(Material for the task)

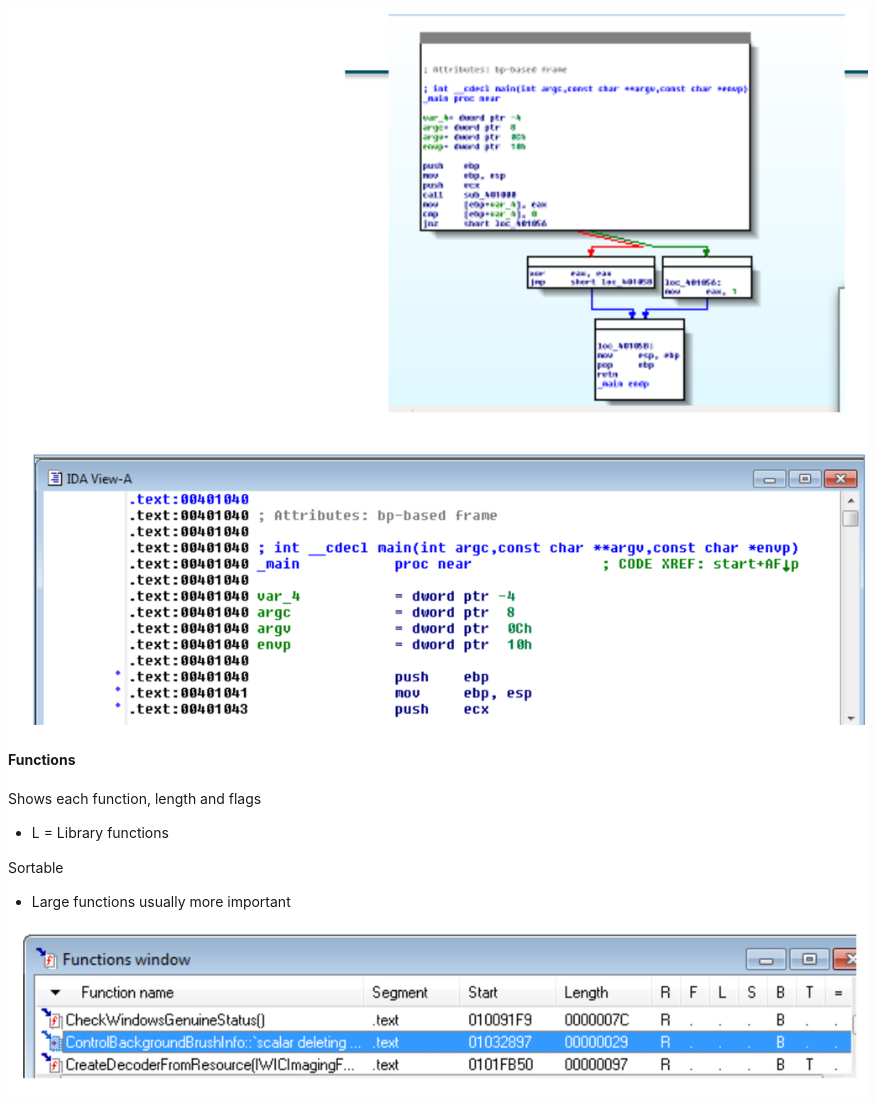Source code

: ![|400](notes/Software%20Security/Images/Pasted%20image%2020230412214554.png)

#### Functions
Shows each function, length and flags
- L = Library functions

Sortable
- Large functions usually more important

![|600](notes/Software%20Security/Images/Pasted%20image%2020230412214649.png)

(End Material for the task)

→ Description of the task:
Word for word, print all of the data; skip the pictures.

→ Result of this task:
Source code

: ![|400](notes/Software%20Security/Images/Pasted%20image%2020230412214554.png)

#### Functions
Shows each function, length and flags
- L = Library functions

Sortable
- Large functions usually more important

![|600](notes/Software%20Security/Images/Pasted%20image%2020230412214649.png)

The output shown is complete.